Is there a point that I’m getting to? Yes, I stated it in the third paragraph, but I’ll rephrase it: I’d like everyone reading this to collectively awake from the biggest marketing con of our time. (Admittedly, I cribbed that line from novelist and journalist Mohammed Hanif in the New York Times, who recently wrote about the Pakistani water crisis and how “the array of bottled waters available on the market is a testament to the fact that humans can be conned into buying anything.” Did I mention you’ve been conned?)

Maybe the reason you can blithely drink bottled water without going into a full-blown existential crisis is because you think we’re drinking less of it than at other times in the past. Reusable straws and plastic bag bans are in the news, right? So wouldn’t that logically mean people as a whole must be consuming less bottled water? No. We’re consuming much, much more.

In fact, the impetus for writing this screed, apart from my Hexxus-esque coworkers, was coming across the stats from the beverage industry in 2018. According to B2B publication BeverageDaily, bottled water dominated.

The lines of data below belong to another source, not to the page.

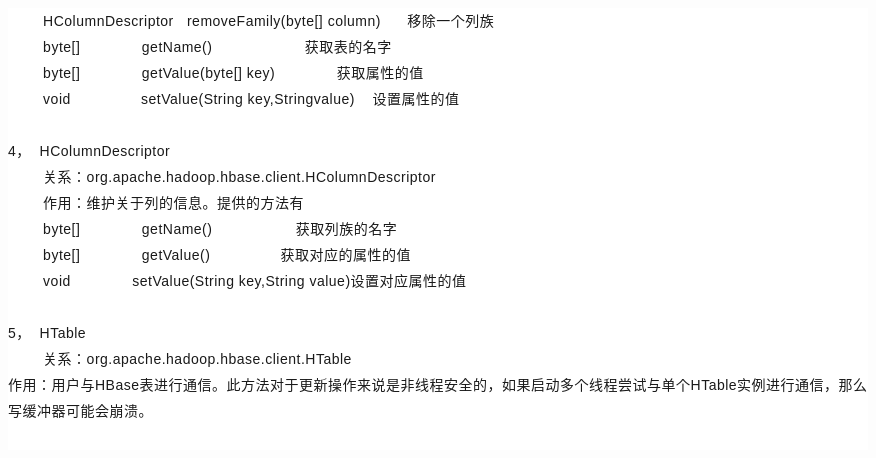 <p style="padding-top:0px; padding-bottom:0px; margin-top:0px; margin-bottom:0px; line-height:26px; letter-spacing:0.5px; font-size:14px; word-wrap:break-word; word-break:break-all; font-family:Arial">
        HColumnDescriptor   removeFamily(byte[] column)      移除一个列族</p>
<p style="padding-top:0px; padding-bottom:0px; margin-top:0px; margin-bottom:0px; line-height:26px; letter-spacing:0.5px; font-size:14px; word-wrap:break-word; word-break:break-all; font-family:Arial">
        byte[]              getName()                     获取表的名字</p>
<p style="padding-top:0px; padding-bottom:0px; margin-top:0px; margin-bottom:0px; line-height:26px; letter-spacing:0.5px; font-size:14px; word-wrap:break-word; word-break:break-all; font-family:Arial">
        byte[]              getValue(byte[] key)              获取属性的值</p>
<p style="padding-top:0px; padding-bottom:0px; margin-top:0px; margin-bottom:0px; line-height:26px; letter-spacing:0.5px; font-size:14px; word-wrap:break-word; word-break:break-all; font-family:Arial">
        void                setValue(String key,Stringvalue)    设置属性的值</p>
<p style="padding-top:0px; padding-bottom:0px; margin-top:0px; margin-bottom:0px; line-height:26px; letter-spacing:0.5px; font-size:14px; word-wrap:break-word; word-break:break-all; font-family:Arial">
 </p>
<p style="padding-top:0px; padding-bottom:0px; margin-top:0px; margin-bottom:0px; line-height:26px; letter-spacing:0.5px; font-size:14px; word-wrap:break-word; word-break:break-all; font-family:Arial">
4，  HColumnDescriptor</p>
<p style="padding-top:0px; padding-bottom:0px; margin-top:0px; margin-bottom:0px; line-height:26px; letter-spacing:0.5px; font-size:14px; word-wrap:break-word; word-break:break-all; font-family:Arial">
        关系：org.apache.hadoop.hbase.client.HColumnDescriptor</p>
<p style="padding-top:0px; padding-bottom:0px; margin-top:0px; margin-bottom:0px; line-height:26px; letter-spacing:0.5px; font-size:14px; word-wrap:break-word; word-break:break-all; font-family:Arial">
        作用：维护关于列的信息。提供的方法有</p>
<p style="padding-top:0px; padding-bottom:0px; margin-top:0px; margin-bottom:0px; line-height:26px; letter-spacing:0.5px; font-size:14px; word-wrap:break-word; word-break:break-all; font-family:Arial">
        byte[]              getName()                   获取列族的名字</p>
<p style="padding-top:0px; padding-bottom:0px; margin-top:0px; margin-bottom:0px; line-height:26px; letter-spacing:0.5px; font-size:14px; word-wrap:break-word; word-break:break-all; font-family:Arial">
        byte[]              getValue()                获取对应的属性的值</p>
<p style="padding-top:0px; padding-bottom:0px; margin-top:0px; margin-bottom:0px; line-height:26px; letter-spacing:0.5px; font-size:14px; word-wrap:break-word; word-break:break-all; font-family:Arial">
        void              setValue(String key,String value)设置对应属性的值</p>
<p style="padding-top:0px; padding-bottom:0px; margin-top:0px; margin-bottom:0px; line-height:26px; letter-spacing:0.5px; font-size:14px; word-wrap:break-word; word-break:break-all; font-family:Arial">
 </p>
<p style="padding-top:0px; padding-bottom:0px; margin-top:0px; margin-bottom:0px; line-height:26px; letter-spacing:0.5px; font-size:14px; word-wrap:break-word; word-break:break-all; font-family:Arial">
5，  HTable</p>
<p style="padding-top:0px; padding-bottom:0px; margin-top:0px; margin-bottom:0px; line-height:26px; letter-spacing:0.5px; font-size:14px; word-wrap:break-word; word-break:break-all; font-family:Arial">
        关系：org.apache.hadoop.hbase.client.HTable</p>
<p style="padding-top:0px; padding-bottom:0px; margin-top:0px; margin-bottom:0px; line-height:26px; letter-spacing:0.5px; font-size:14px; word-wrap:break-word; word-break:break-all; font-family:Arial">
作用：用户与HBase表进行通信。此方法对于更新操作来说是非线程安全的，如果启动多个线程尝试与单个HTable实例进行通信，那么写缓冲器可能会崩溃。</p>
<p style="padding-top:0px; padding-bottom:0px; margin-top:0px; margin-bottom:0px; line-height:26px; letter-spacing:0.5px; font-size:14px; word-wrap:break-word; word-break:break-all; font-family:Arial">
 </p>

It was the leading beverage category in the U.S. in both revenue and volume (around 14 billion gallons) and is “likely to see more growth in the next few years.” So all that talk about eco-friendliness and using less plastic? It’s certainly not happening here.

Look, I’m not here to sell you anything, not even a reusable water bottle. Chances are you’ve got one! So for the love of that sweet phone-retrieving beluga whale, just use it already. You’ve got a branded S’well bottle from some random event, so just slap a sticker over the corporate logo. Or maybe you’ve got a Nalgene sitting in a gym bag you haven’t used in a month, so break it out. Or ask your friends. Or email me, I’m looking at a spare one on my desk as I type this (next to the one I fill up at said office kitchen refill station).

I’ll admit, the enormity of the problems currently facing humanity can easily lead to inaction. The most obvious of these are climate change and pollution. But even if you break up that fundamental catastrophe into smaller pieces, they’re still too big for most people to comprehend, and consequently too big for most people to do anything about. So today, just do one teeny tiny thing. Just stop drinking bottled water when you don’t need to.

For a lot of people, cutting plastic bottles of water out of your life is one of the simplest actions you can take to stop polluting the planet.

Can you really not do the simplest thing?